Work through the records below and copy every line that includes "celltype".
--- SOURCE RECORDS Enclosed Below ---
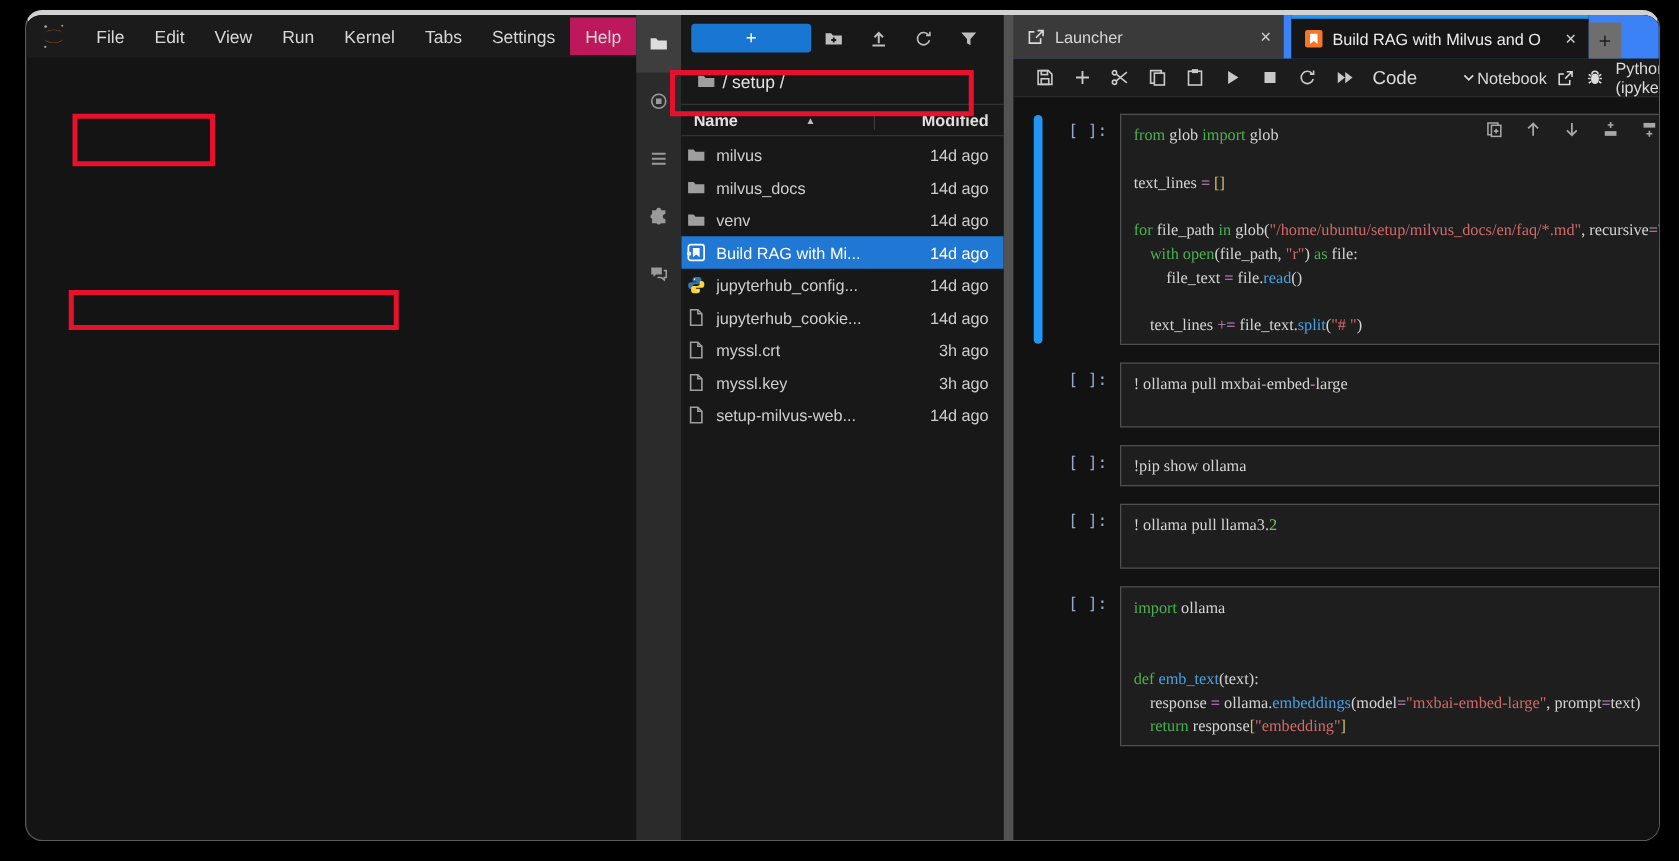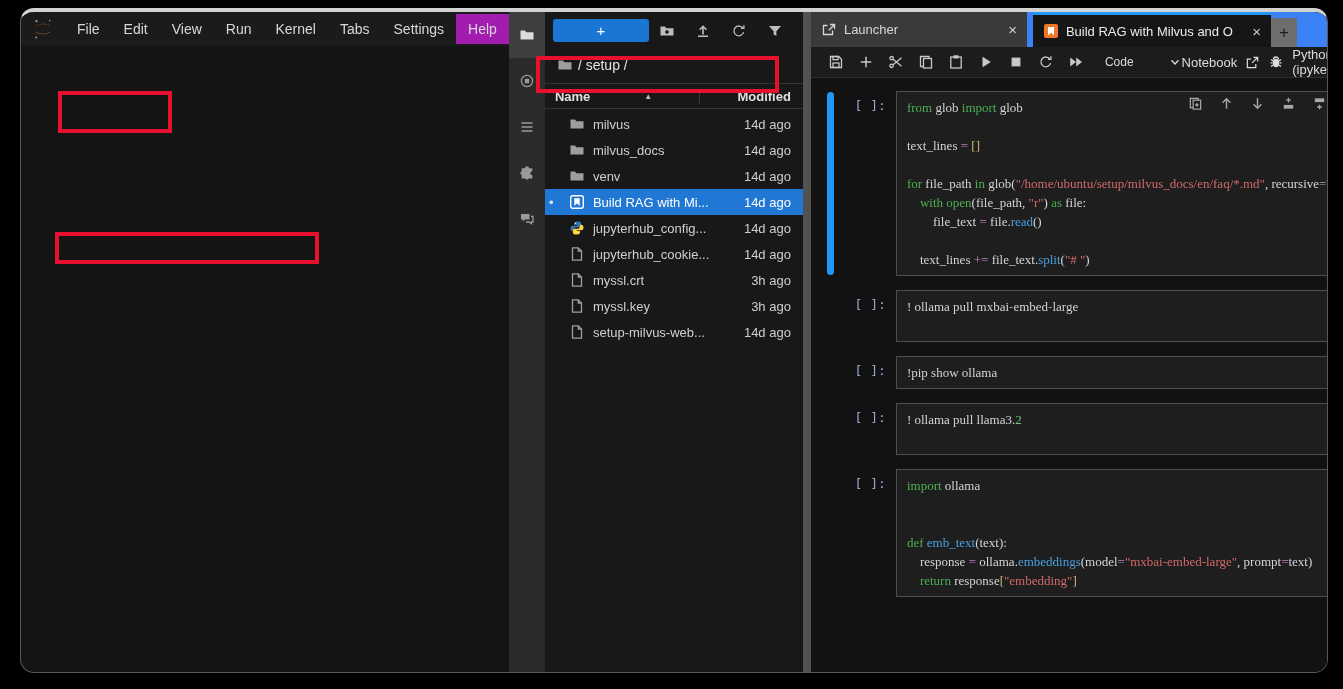--- a/index.html
+++ b/index.html
@@ -10,57 +10,57 @@
   *{box-sizing:border-box;margin:0;padding:0}
   html,body{width:1343px;height:689px;background:#000;overflow:hidden;
     font-family:"Liberation Sans","DejaVu Sans",sans-serif;}
   .window{position:absolute;left:20px;top:8px;width:1308px;height:665px;
     background:#141414;border:1px solid #5a5a5a;border-top:4px solid #d2d2d2;
     border-radius:14px;overflow:hidden;display:flex;flex-direction:row;}
   
   .menubar{height:34px;background:#1b1b1b;display:flex;align-items:center;flex:0 0 auto;}
   .logo{width:44px;display:flex;justify-content:center;align-items:center}
   .menu-item{color:#d8d8d8;font-size:14px;padding:7px 12px;cursor:default}
-  .menu-item.hl{background:#a21caf}
+  .menu-item.hl{background:#be185d}
   
   .content{flex:1;display:flex;min-height:0}
   .activity-bar{width:36px;background:#2b2b2b;display:flex;flex-direction:column;flex:0 0 auto}
   .act-item{height:46px;display:flex;align-items:center;justify-content:center;color:#9a9a9a}
   .act-item.active{background:#3e3e3e;color:#dcdcdc}
   
   .sidebar{width:258px;background:#181818;display:flex;flex-direction:column;flex:0 0 auto}
   .fb-toolbar{display:flex;align-items:center;padding:7px 10px 6px 8px;gap:0}
   .new-launcher{width:96px;height:23px;background:#1976d2;border:none;border-radius:3px;
     color:#fff;font-size:15px;line-height:20px;cursor:pointer}
   .fb-tools{flex:1;display:flex;justify-content:space-around;align-items:center;color:#bdbdbd}
   .breadcrumb{display:flex;align-items:center;gap:5px;padding:9px 12px 10px 12px;color:#e4e4e4;font-size:14px}
   .fb-header{display:flex;align-items:center;height:26px;border-top:1px solid #333;border-bottom:1px solid #333;
     color:#e0e0e0;font-size:13px;font-weight:bold;padding:0 12px 0 10px}
   .fb-header .sort{font-size:8px;color:#bdbdbd;margin-left:54px}
   .fb-header .mod-col{margin-left:auto;border-left:1px solid #3a3a3a;padding-left:14px;width:92px;text-align:right}
   .file-list{flex:1;overflow:hidden;padding-top:2px}
-  .file-row{display:flex;align-items:center;height:26px;padding:0 12px 0 24px;color:#cfcfcf;font-size:13px;position:relative}
+  .file-row{display:flex;align-items:center;height:26px;padding:0 12px 0 4px;color:#cfcfcf;font-size:13px;position:relative}
   .file-row .fname{margin-left:8px;white-space:nowrap;overflow:hidden}
   .file-row .fmod{margin-left:auto;text-align:right;color:#cfcfcf}
   .file-row.selected{background:var(--sel);color:#fff}
   .file-row.selected .fmod{color:#fff}
   .run-dot{position:absolute;left:4px;color:#e8e8e8;font-size:13px}
   .splitter{width:8px;background:#525252;flex:0 0 auto}
   
   .main{flex:1;display:flex;flex-direction:column;min-width:0;background:#121212;border-right:14px solid #282828}
   .tabbar{height:35px;background:#3b82f6;display:flex;align-items:stretch;flex:0 0 auto}
   .tab{display:flex;align-items:center;gap:7px;padding:0 10px;font-size:13px;color:#d8d8d8;background:#3a3a3a;width:216px}
   .tab.active{background:#161616;border-top:3px solid var(--accent);color:#ececec;width:238px}
   .tab .tab-label{white-space:nowrap;overflow:hidden;flex:1}
   .tab .close-x{color:#cfcfcf;font-size:15px;cursor:pointer}
   .newtab{width:26px;display:flex;align-items:center;justify-content:center;background:#6e6e6e;color:#1d1d1d;font-size:17px;margin-top:6px;height:29px;cursor:pointer}
   .nb-toolbar{height:31px;background:#1c1c1c;border-bottom:1px solid #2e2e2e;display:flex;align-items:center;
     padding:0 10px;color:#c8c8c8;flex:0 0 auto}
   .tb-btn{width:30px;display:flex;justify-content:center;align-items:center;color:#c8c8c8;cursor:pointer}
-  .celltype{display:flex;align-items:center;gap:34px;margin-left:14px;font-size:12px;color:#dcdcdc;cursor:pointer}
+  .celltype{display:flex;align-items:center;gap:34px;margin-left:7px;font-size:15px;color:#dcdcdc;cursor:pointer}
   .tb-right{margin-left:auto;display:flex;align-items:center;gap:8px;font-size:13px;color:#dcdcdc}
   .kernel-circle{width:13px;height:13px;border:2px solid #cfcfcf;border-radius:50%}
   
   .notebook{flex:1;overflow:hidden;padding:13px 40px 0 0;background:#121212}
   .cell{display:flex;margin-bottom:14px;position:relative}
   .collapser{width:7px;border-radius:4px;margin:1px 0 1px 16px;background:transparent;flex:0 0 auto;cursor:pointer}
   .cell.active .collapser{background:var(--accent)}
   .prompt{width:62px;text-align:right;padding:7px 10px 0 0;color:var(--prompt);
     font-family:"DejaVu Sans Mono",monospace;font-size:13px;flex:0 0 auto}
   .editor{flex:1;background:#1e1e1e;border:1px solid #4f4f4f;padding:6px 10px;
--- End of Enclosed SOURCE RECORDS ---
> SOLVED PROBLEM:
-  .celltype{display:flex;align-items:center;gap:34px;margin-left:14px;font-size:12px;color:#dcdcdc;cursor:pointer}
+  .celltype{display:flex;align-items:center;gap:34px;margin-left:7px;font-size:15px;color:#dcdcdc;cursor:pointer}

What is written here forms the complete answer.